- _Exercise prompt_
Because the pictures are not wanted, reproduce the rest of the records below exactly as they stand.

Saved entries
..........

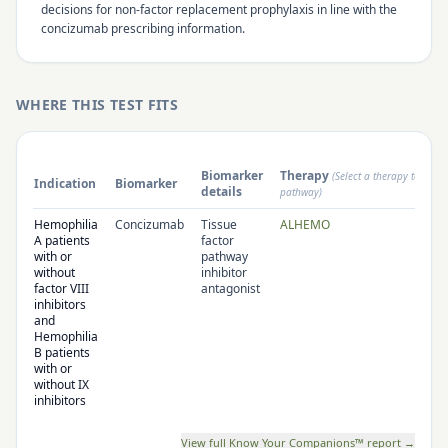
decisions for non-factor replacement prophylaxis in line with the
concizumab prescribing information.
WHERE THIS TEST FITS
Biomarker
Therapy
(Select a therapy to open
Indication
Biomarker
details
pathway)
Hemophilia
Concizumab
Tissue
ALHEMO
A patients
factor
with or
pathway
without
inhibitor
factor VIII
antagonist
inhibitors
and
Hemophilia
B patients
with or
without IX
inhibitors
View full Know Your Companions™ report →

..........

- _Solution_
decisions for non-factor replacement prophylaxis in line with the
concizumab prescribing information.
WHERE THIS TEST FITS
Biomarker
Therapy
(Select a therapy to open
Indication
Biomarker
details
pathway)
Hemophilia
Concizumab
Tissue
ALHEMO
A patients
factor
with or
pathway
without
inhibitor
factor VIII
antagonist
inhibitors
and
Hemophilia
B patients
with or
without IX
inhibitors
View full Know Your Companions™ report →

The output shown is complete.